Data to use —
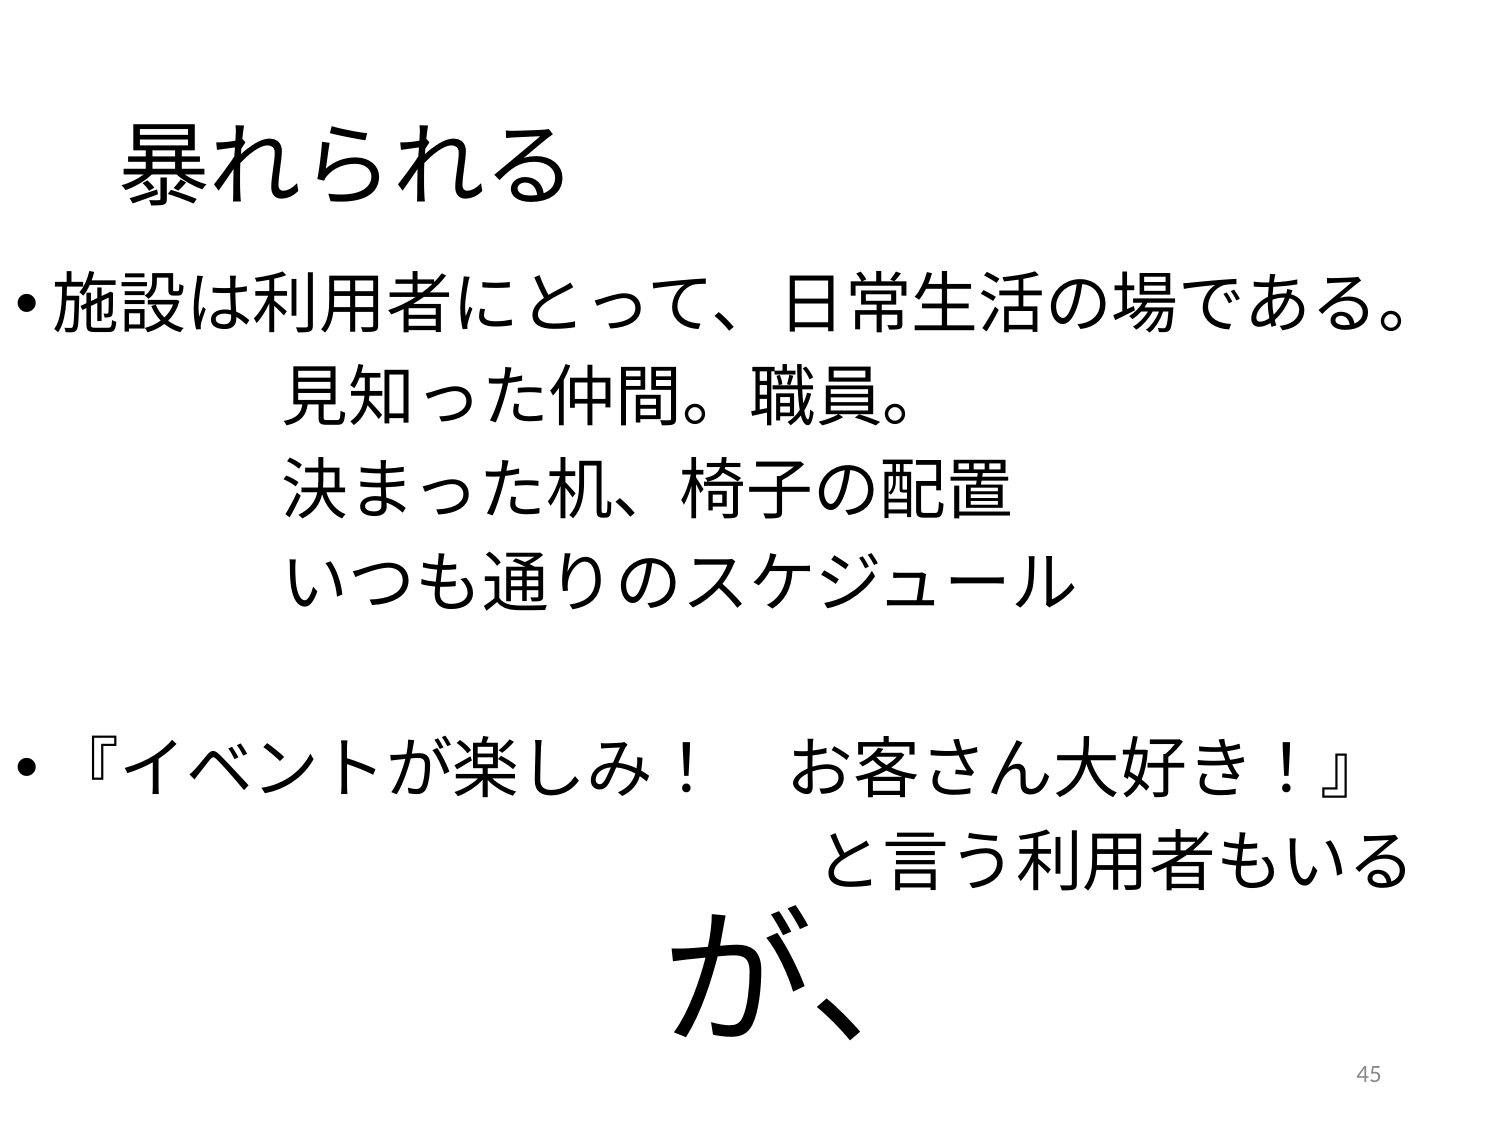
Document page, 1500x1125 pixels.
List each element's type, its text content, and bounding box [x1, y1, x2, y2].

text_box が、 [647, 875, 949, 1071]
list 施設は利用者にとって、日常生活の場である。 見知った仲間。職員。 決まった机、椅子の配置 いつも通りのスケジュール 『イベントが楽しみ！ お客さん大好き！』 と言う利用者もいる [0, 262, 1500, 1125]
title 暴れられる [103, 59, 1397, 262]
slide_number 45 [1059, 1042, 1397, 1103]
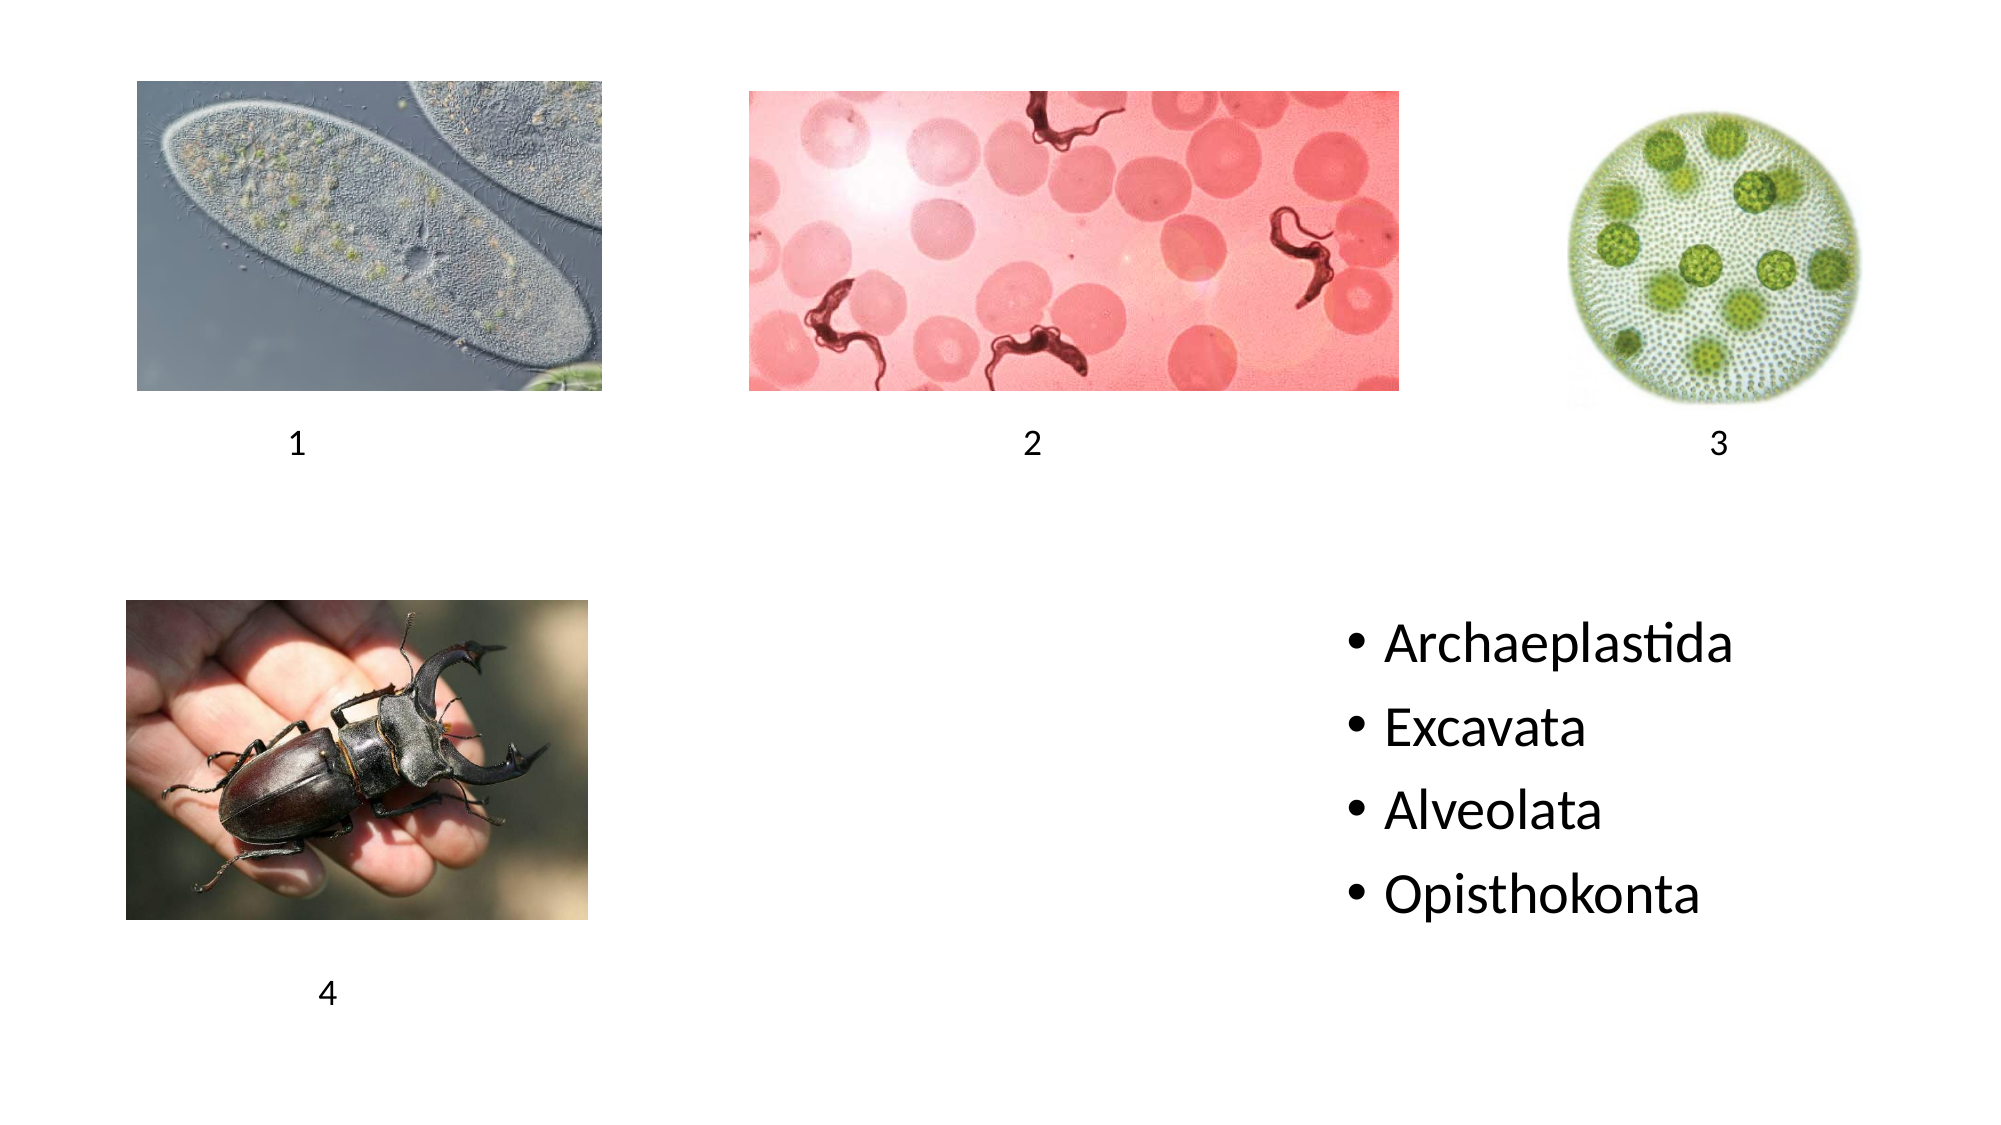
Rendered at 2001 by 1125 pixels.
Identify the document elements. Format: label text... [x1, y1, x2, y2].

text_box 1 [272, 410, 322, 471]
picture [126, 600, 588, 920]
picture [1567, 107, 1863, 412]
text_box 3 [1694, 412, 1744, 471]
list Archaeplastida Excavata Alveolata Opisthokonta [1331, 604, 1804, 962]
picture [749, 91, 1399, 391]
text_box 4 [303, 961, 353, 1021]
text_box 2 [1008, 410, 1058, 471]
picture [137, 80, 602, 391]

Aim of the exercise — What is needed is an exact copy of every record above, minus the images.

Solution for this task —
Document page, 1500x1125 pixels.
List each element's type, its text content, and bounding box [x1, y1, x2, y2].

text_box が、 [647, 875, 949, 1071]
list 施設は利用者にとって、日常生活の場である。 見知った仲間。職員。 決まった机、椅子の配置 いつも通りのスケジュール 『イベントが楽しみ！ お客さん大好き！』 と言う利用者もいる [0, 262, 1500, 1125]
title 暴れられる [103, 59, 1397, 262]
slide_number 45 [1059, 1042, 1397, 1103]
Rendered at 2001 by 1125 pixels.
Identify the document elements. Format: label text... [x1, y1, x2, y2].

text_box 1 [272, 410, 322, 471]
picture [126, 600, 588, 920]
picture [1567, 107, 1863, 412]
text_box 3 [1694, 412, 1744, 471]
list Archaeplastida Excavata Alveolata Opisthokonta [1331, 604, 1804, 962]
picture [749, 91, 1399, 391]
text_box 4 [303, 961, 353, 1021]
text_box 2 [1008, 410, 1058, 471]
picture [137, 80, 602, 391]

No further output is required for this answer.